Indirectly, in his critique of the proposed EITC program back in 1969, Hazlitt touched on another point too often ignored in the debate: the growing incentive by the receivers to outvote the providers. After implementation of a government giveaway, attempts to remove the franchise from welfare recipients soon become foolish:
Yet as long as the great and growing army now on various forms of relief and welfare programs retains the right to vote for those who promise them still more of other people’s money, we may expect to see relief and welfare programs grow to the point where they eventually undermine the currency and bring on national bankruptcy.
Such attempts to level the playing field and restore equality through government force direct attention away from the only real and lasting way to increase everyone’s standard of living: removing restrictions on the private capitalist system, which is the only system in human history to have reduced poverty. If such programs based upon dividing up a fixed pie of goods and services worked so well, why don’t they get exported to countries filled with the wretched poor?
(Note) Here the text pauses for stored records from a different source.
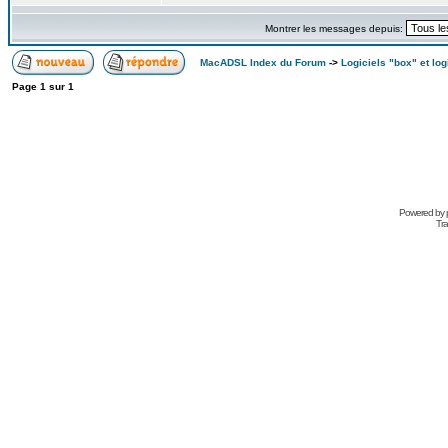
Montrer les messages depuis:
MacADSL Index du Forum
->
Logiciels "box" et log
Page
1
sur
1
Powered by
Tra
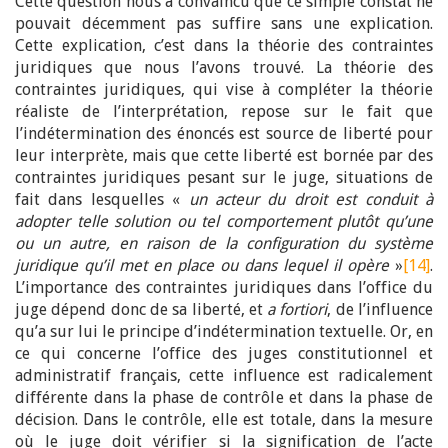
Cette question nous a convaincu que ce simple constat ne
pouvait décemment pas suffire sans une explication.
Cette explication, c’est dans la théorie des contraintes
juridiques que nous l’avons trouvé. La théorie des
contraintes juridiques, qui vise à compléter la théorie
réaliste de l’interprétation, repose sur le fait que
l’indétermination des énoncés est source de liberté pour
leur interprète, mais que cette liberté est bornée par des
contraintes juridiques pesant sur le juge, situations de
fait dans lesquelles «
un acteur du droit est conduit à
adopter telle solution ou tel comportement plutôt qu’une
ou un autre, en raison de la configuration du système
juridique qu’il met en place ou dans lequel il opère
»
[14]
.
L’importance des contraintes juridiques dans l’office du
juge dépend donc de sa liberté, et
a fortiori
, de l’influence
qu’a sur lui le principe d’indétermination textuelle. Or, en
ce qui concerne l’office des juges constitutionnel et
administratif français, cette influence est radicalement
différente dans la phase de contrôle et dans la phase de
décision. Dans le contrôle, elle est totale, dans la mesure
où le juge doit vérifier si la signification de l’acte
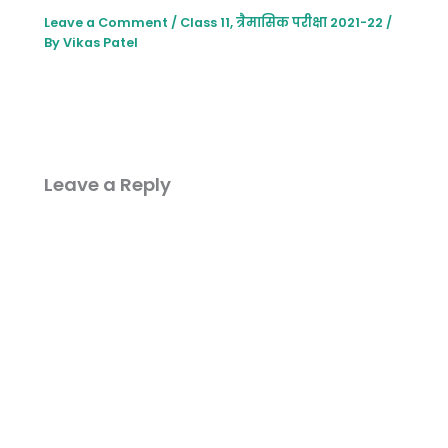
Leave a Comment
/
Class 11
,
त्रैमासिक परीक्षा 2021-22
/
By
Vikas Patel
Leave a Reply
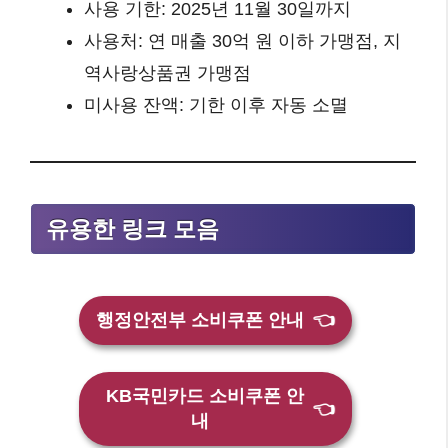
사용 기한: 2025년 11월 30일까지
사용처: 연 매출 30억 원 이하 가맹점, 지
역사랑상품권 가맹점
미사용 잔액: 기한 이후 자동 소멸
유용한 링크 모음
행정안전부 소비쿠폰 안내
👈
KB국민카드 소비쿠폰 안
👈
내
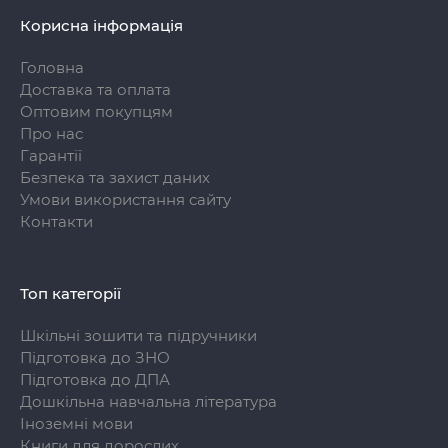
Корисна інформація
Головна
Доставка та оплата
Оптовим покупцям
Про нас
Гарантії
Безпека та захист даних
Умови використання сайту
Контакти
Топ категорії
Шкільні зошити та підручники
Підготовка до ЗНО
Підготовка до ДПА
Дошкільна навчальна література
Іноземні мови
Книги для дорослих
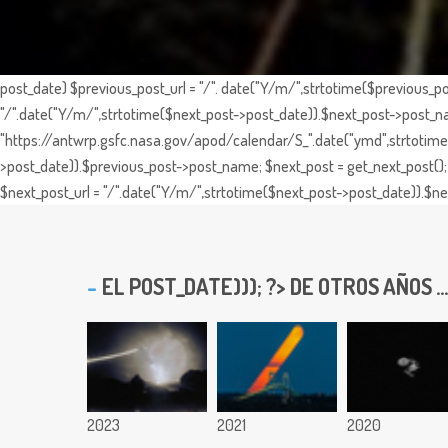
post_date) $previous_post_url = "/". date("Y/m/",strtotime($previous_po
"/".date("Y/m/",strtotime($next_post->post_date)).$next_post->post_nam
"https://antwrp.gsfc.nasa.gov/apod/calendar/S_".date("ymd",strtotime($
>post_date)).$previous_post->post_name; $next_post = get_next_post(); 
$next_post_url = "/".date("Y/m/",strtotime($next_post->post_date)).$nex
EL
POST_DATE))); ?> DE OTROS AÑOS ...
2023
2021
2020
Says Hazlitt:
Why don’t the advocates of a guaranteed income insist that this right be enforced first of all in the poor countries, such as India and China, where the need is most widespread and glaring?
The reason is simply that even the better-off groups in these nations have not produced enough wealth and income to be expropriated and distributed to others.
The greatest danger of such transfer programs, however, is what it does to a free society. By assuming that the pie is fixed in size, and that poverty can only be alleviated by taking from the rich and giving to the poor, incentives to produce are reduced on both parties:
Shortsighted and impatient efforts to wipe out poverty by severing the connection between effort and reward can only lead to the growth of a totalitarian state, and destroy the economic progress that this country has so dearly bought.
As Hazlitt tried to look into the distant future, he was remarkably prescient and insightful. Passing in 1993, his predictions have proved unnervingly accurate:
The burden of taxation will steadily be increased to pay for the rising benefits. The attempt will be made to place the increased burden mainly on corporations and high individual incomes. This will further erode incentives and discourage the production upon which the welfare of all of us depends.
Government expenditures will continue to increase faster than the new tax revenues, bringing a return to chronic deficits, monetary inflation, and a further fall in the purchasing power of people’s insurance policies, pensions, and savings deposits.
The president’s plan to double the EITC program to be paid for by higher taxes on the rich was uncannily predicted by Hazlitt more than 45 years ago. He is gone, but his truths remain. Despite surface attractiveness and support for such programs by alleged conservatives, sending money to people who haven’t earned it violates the primary underlying principle of a free society: the right to private property. To say that what one earns isn’t his unless the government says so turns sovereign citizens into slaves.